To solve this problem, we need to know how to find the number of divisors for a positive integer. We can do this by looking at the prime factorization of said integer. For example, the prime factorization of $420$ is $2^2 * 3 * 5 * 7$ . The number of divisors $2^2$ has is $2+1$ : $1, 2^1, 2^2$ . By extension $3$ has $1+1$ divisors, as with 5 and 7. By multiplying the number of divisors each prime factor has, we can conclude that $420$ has a total of $24$ divisors.

In our problem, we first factorize $2015$ into $5 * 13 * 31$ . Building on what we learned earlier, we can conclude that in order for $5m^3$ and $4n^4$ to have $2015$ divisors their prime factorizations must include prime numbers raised to the $4th$ , $12th$ and $30th$ powers.

Armed with this information, lets look at $5m^3$ . The first thing we notice is that the coefficient is $5$ . Since we are raising $m$ to the $3rd$ power, we can include $5$ as part of $m$ , because raising $5$ to the $3rd$ power then multiplying by $5$ again will give us our target exponent degree of $4$ . Next, lets take the smallest prime number $2$ and raise it to the $10th$ power. We use $2$ because we are looking for the least positive integer value for $m$ and $n$ and using $2$ yields the lowest final product.
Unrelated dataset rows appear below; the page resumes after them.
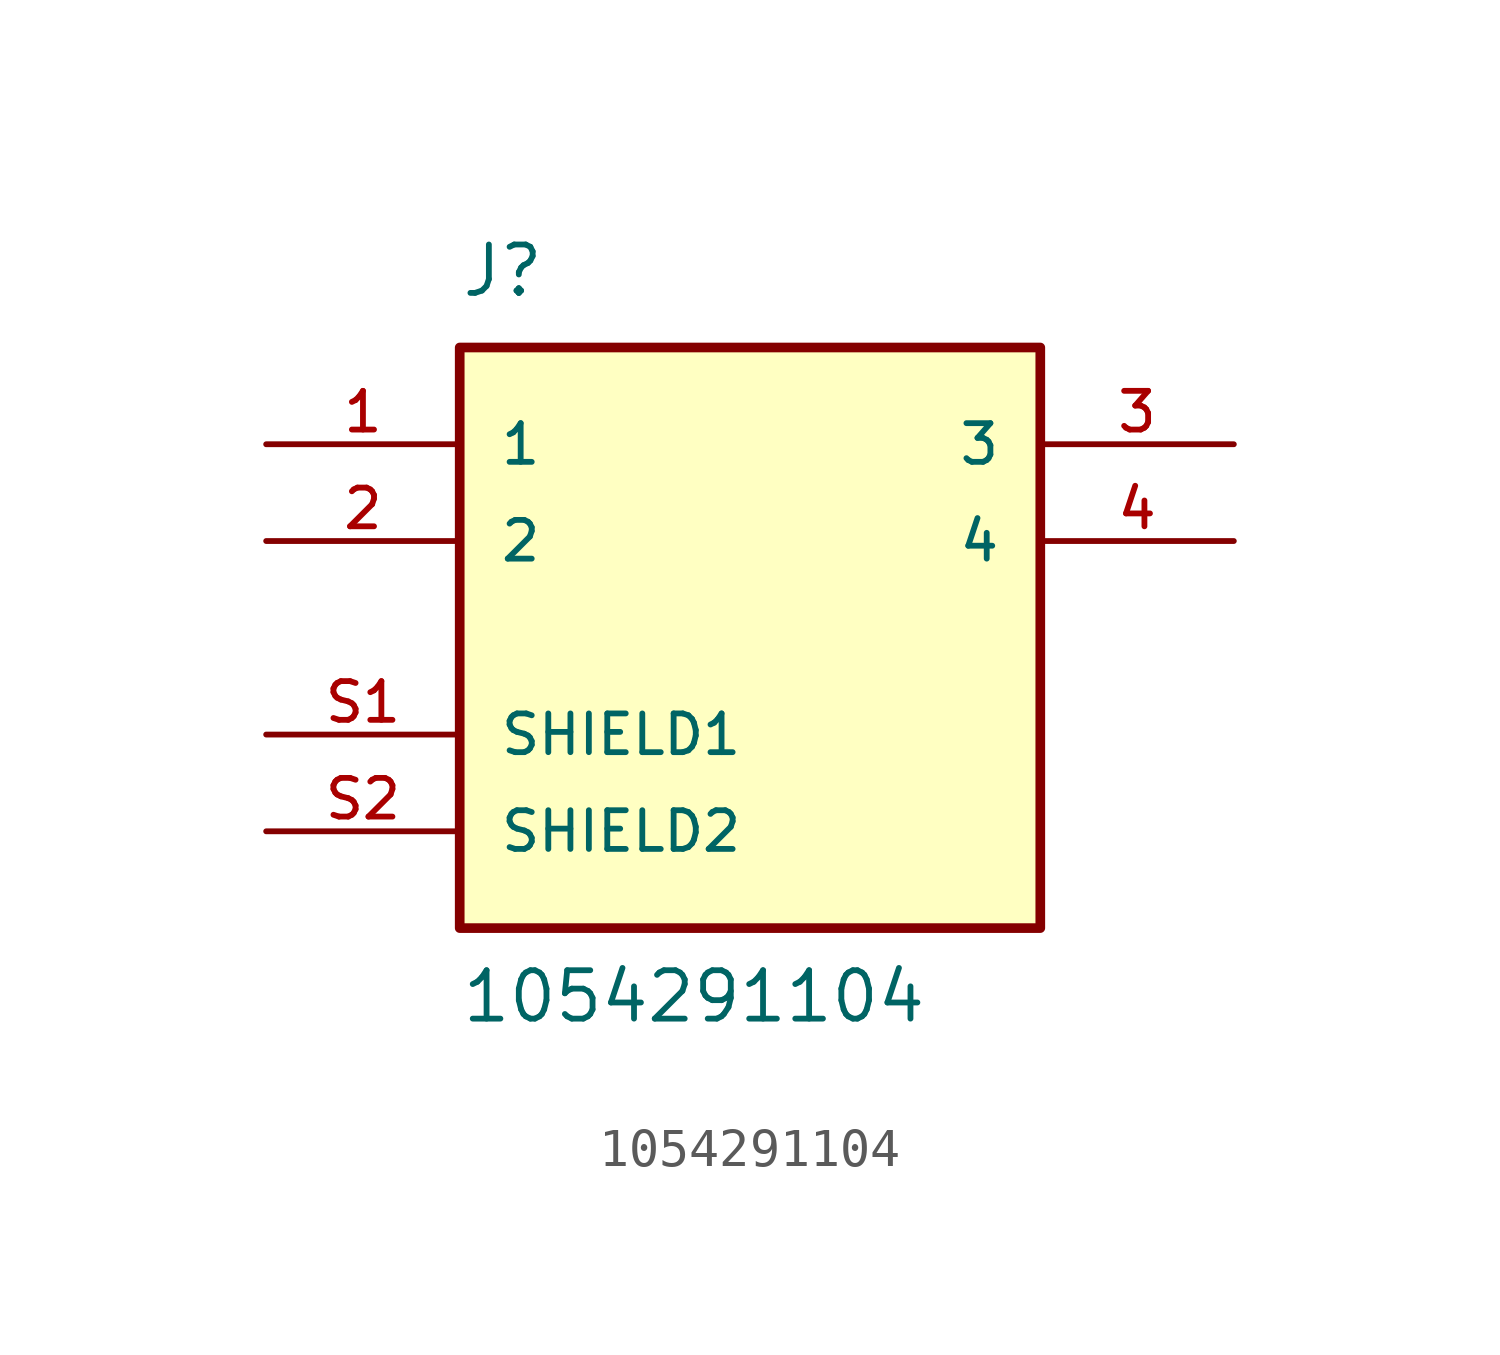
<source format=kicad_sym>
(kicad_symbol_lib
  (version 20220914)
  (generator kicad_symbol_editor)
  (symbol "1054291104"
    (pin_names
      (offset 1.016))
    (property "Reference" "J"
      (at -7.62 8.89 0)
      (effects (font (size 1.27 1.27)) (justify left bottom)))
    (property "Value" "1054291104"
      (at -7.62 -10.16 0)
      (effects (font (size 1.27 1.27)) (justify left bottom)))
    (symbol "1054291104_0_0"
      (rectangle (start -7.62 7.62) (end 7.62 -7.62) (stroke (width 0.254) (type default)) (fill (type background)))
      (pin passive line (at -12.7 5.08 0) (length 5.08) (name "1" (effects (font (size 1.016 1.016)))) (number "1" (effects (font (size 1.016 1.016)))))
      (pin passive line (at -12.7 2.54 0) (length 5.08) (name "2" (effects (font (size 1.016 1.016)))) (number "2" (effects (font (size 1.016 1.016)))))
      (pin passive line (at 12.7 5.08 180) (length 5.08) (name "3" (effects (font (size 1.016 1.016)))) (number "3" (effects (font (size 1.016 1.016)))))
      (pin passive line (at 12.7 2.54 180) (length 5.08) (name "4" (effects (font (size 1.016 1.016)))) (number "4" (effects (font (size 1.016 1.016)))))
      (pin passive line (at -12.7 -2.54 0) (length 5.08) (name "SHIELD1" (effects (font (size 1.016 1.016)))) (number "S1" (effects (font (size 1.016 1.016)))))
      (pin passive line (at -12.7 -5.08 0) (length 5.08) (name "SHIELD2" (effects (font (size 1.016 1.016)))) (number "S2" (effects (font (size 1.016 1.016))))))))
</source>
Since we are raising $m$ to the $3rd$ power, $(2^{10})^3$ will give us our target exponent degree of $30$ . Finally, we take the second smallest prime number, $3$ and raise it to the $4th$ power. $3^{4^3}$ gives us our final target exponent degree of 4. Multiplying these factors together we know that $m = 2^10 * 3^4 * 5$ .

We can apply a similar process to $4n^4$ and find our value for $n$ . Our coefficient in this case is $4$ , which is equal to $2^2$ . Subtracting $2$ from our target exponent degree of $30$ we get $28$ . So we raise $2$ to the $7th$ degree because when we take $2^{7^4}$ and add $2$ we reach $30$ . From here on we can straightforwardly take the next two prime numbers $3$ and $5$ and raise them to the $4th$ and $1st$ powers respectively. When raise to the $3th$ power they give us our final target degrees of $12$ and $4$ . Multiplying these factors together we know that $n = 2^7 * 3^3 * 5$ .

The final step is simply to divide $m$ by $n$ . Most of the exponents cancel out and we are left with $2^3 * 3$ or $\boxed{24}$ .